Algebrite is a Javascript (Typescript) library for symbolic mathematics designed to be comprehensible and easily extensible.
var Algebrite = require('algebrite')
Algebrite.run('x + x') // => "2 x"
Algebrite.factor('10!').toString() // => "2^8 3^4 5^2 7"
Algebrite.eval('integral(x^2)').toString() // => "1/3 x^3"
// composing...
Algebrite.integral(Algebrite.eval('x')).toString() // => "1/2 x^2"
Features
Algebrite supports: arbitrary-precision arithmetic, complex quantities, simplification, expansion , substitution, symbolic and numeric roots, units of measurement, matrices, derivatives and gradients, tensors, integrals, multi-integrals, computing integrals and much more!
Examples and manual
Please refer to http://algebrite.org/
All the built-in methods in Algebrite are exposed through a javascript interface. Strings are automatically parsed as expressions, numbers are converted into the appropriate representation, and the internal cons objects are returned.
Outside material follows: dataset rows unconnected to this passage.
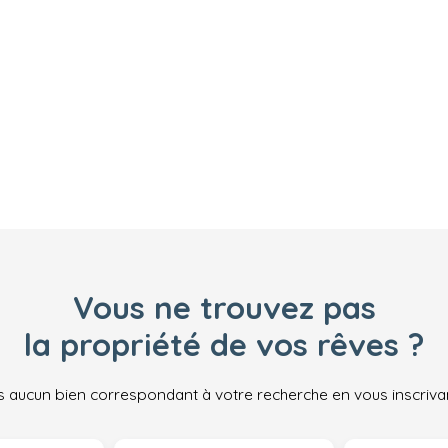
Vous ne trouvez pas
la propriété de vos rêves ?
 aucun bien correspondant à votre recherche en vous inscrivan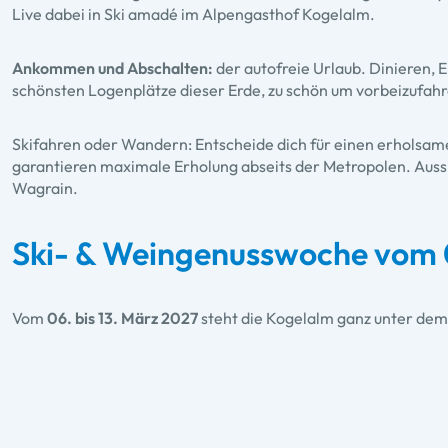
Live dabei in Ski amadé im Alpengasthof Kogelalm.
Ankommen und Abschalten:
der autofreie Urlaub. Dinieren,
schönsten Logenplätze dieser Erde, zu schön um vorbeizufa
Skifahren oder Wandern: Entscheide dich für einen erholsame
garantieren maximale Erholung abseits der Metropolen. Aussic
Wagrain.
Ski- & Weingenusswoche vom 0
Vom
06. bis 13. März 2027
steht die Kogelalm ganz unter dem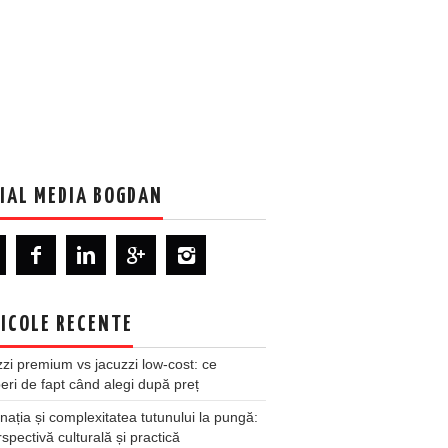
IAL MEDIA BOGDAN
ICOLE RECENTE
zi premium vs jacuzzi low-cost: ce
ri de fapt când alegi după preț
nația și complexitatea tutunului la pungă:
spectivă culturală și practică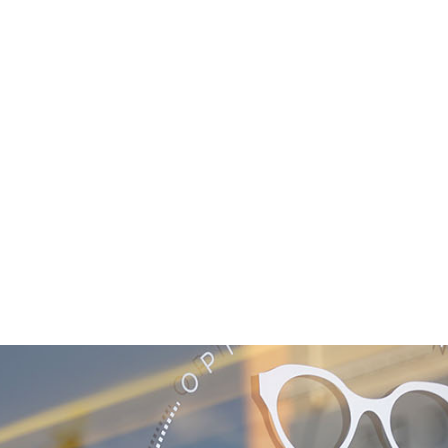
NOS COLLECTIONS
DÉCOUVRIR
The cons objects have a toString
method which converts it into a pretty-print notation.
How to build
For a build to run tests:
- make sure npm is installed, then:
npm install
bazelisk build algebrite
(bazelisk
is the launcher for the bazel
build system). The bazel build system tends to be smart and cache things. You can do a thorough clean by:
bazelisk clean; rm -rf ./dist/*
The so called "npm build" does a build for npm and browser:
- make sure npm is installed, then:
npm install
(if you didn't run this already)bazelisk build npm
- open
index.html
How to test
For full tests:
bazelisk test :all
or, if caches get in the way:
bazelisk test :all --cache_test_results=no
Contribute
please take a look at the contributing file.
References
Algebrite starts as an adaptation of the EigenMath CAS by George Weigt. Also you might want to check another fork of EigenMath: SMIB by Philippe Billet.
Another CAS of similar nature is SymPy made in Python.
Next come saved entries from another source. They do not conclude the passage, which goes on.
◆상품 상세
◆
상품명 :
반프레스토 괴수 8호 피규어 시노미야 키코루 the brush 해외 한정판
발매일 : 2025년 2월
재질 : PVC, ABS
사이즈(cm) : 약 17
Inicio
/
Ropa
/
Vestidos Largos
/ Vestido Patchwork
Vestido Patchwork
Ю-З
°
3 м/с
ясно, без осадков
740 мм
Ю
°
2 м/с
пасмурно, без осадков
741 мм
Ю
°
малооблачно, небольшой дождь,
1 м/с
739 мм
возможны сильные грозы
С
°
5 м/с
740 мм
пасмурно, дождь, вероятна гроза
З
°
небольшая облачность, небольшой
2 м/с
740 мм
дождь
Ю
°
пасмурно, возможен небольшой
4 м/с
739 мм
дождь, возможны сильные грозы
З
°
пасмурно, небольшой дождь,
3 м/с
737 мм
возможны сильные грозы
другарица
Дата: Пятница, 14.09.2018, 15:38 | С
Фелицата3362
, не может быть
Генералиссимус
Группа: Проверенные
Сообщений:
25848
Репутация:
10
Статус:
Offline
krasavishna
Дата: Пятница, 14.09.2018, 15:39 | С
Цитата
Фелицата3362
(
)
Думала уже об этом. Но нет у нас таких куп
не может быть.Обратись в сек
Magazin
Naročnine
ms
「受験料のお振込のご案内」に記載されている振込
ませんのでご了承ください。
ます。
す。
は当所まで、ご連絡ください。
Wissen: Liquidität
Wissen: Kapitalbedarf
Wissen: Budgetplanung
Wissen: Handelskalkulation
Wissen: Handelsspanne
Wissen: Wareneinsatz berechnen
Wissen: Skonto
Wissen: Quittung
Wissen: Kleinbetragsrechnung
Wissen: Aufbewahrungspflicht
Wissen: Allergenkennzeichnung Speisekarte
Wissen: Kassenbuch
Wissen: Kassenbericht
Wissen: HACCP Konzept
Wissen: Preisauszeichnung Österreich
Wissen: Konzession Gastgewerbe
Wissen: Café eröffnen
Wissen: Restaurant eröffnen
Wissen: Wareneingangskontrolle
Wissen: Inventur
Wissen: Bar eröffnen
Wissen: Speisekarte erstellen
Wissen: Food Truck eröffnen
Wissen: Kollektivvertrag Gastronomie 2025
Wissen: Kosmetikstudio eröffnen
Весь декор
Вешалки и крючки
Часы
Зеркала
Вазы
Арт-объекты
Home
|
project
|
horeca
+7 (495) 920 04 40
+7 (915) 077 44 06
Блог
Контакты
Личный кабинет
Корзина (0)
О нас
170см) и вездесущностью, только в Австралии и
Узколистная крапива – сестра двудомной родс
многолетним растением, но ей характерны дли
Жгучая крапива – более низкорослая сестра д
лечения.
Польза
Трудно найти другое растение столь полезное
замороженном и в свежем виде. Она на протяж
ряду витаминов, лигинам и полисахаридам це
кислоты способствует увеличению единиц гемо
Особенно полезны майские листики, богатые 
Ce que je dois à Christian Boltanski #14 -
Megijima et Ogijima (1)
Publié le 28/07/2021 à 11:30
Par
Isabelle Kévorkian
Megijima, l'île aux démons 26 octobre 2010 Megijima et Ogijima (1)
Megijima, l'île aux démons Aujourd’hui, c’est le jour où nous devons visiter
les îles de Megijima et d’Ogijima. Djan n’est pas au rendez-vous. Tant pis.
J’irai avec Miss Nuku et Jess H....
Three other Javascript CAS are
- javascript-cas by Anthony Foster supporting "differentiation, complex numbers, sums, vectors (dot products, cross products, gradient/curl etc)"
- Coffeequate by Matthew Alger supporting "quadratic and linear equations, simplification of most algebraic expressions, uncertainties propagation, substitutions, variables, constants, and symbolic constants".
- Algebra.js by Nicole White which among other things can build and solve equations via a "chainable" API.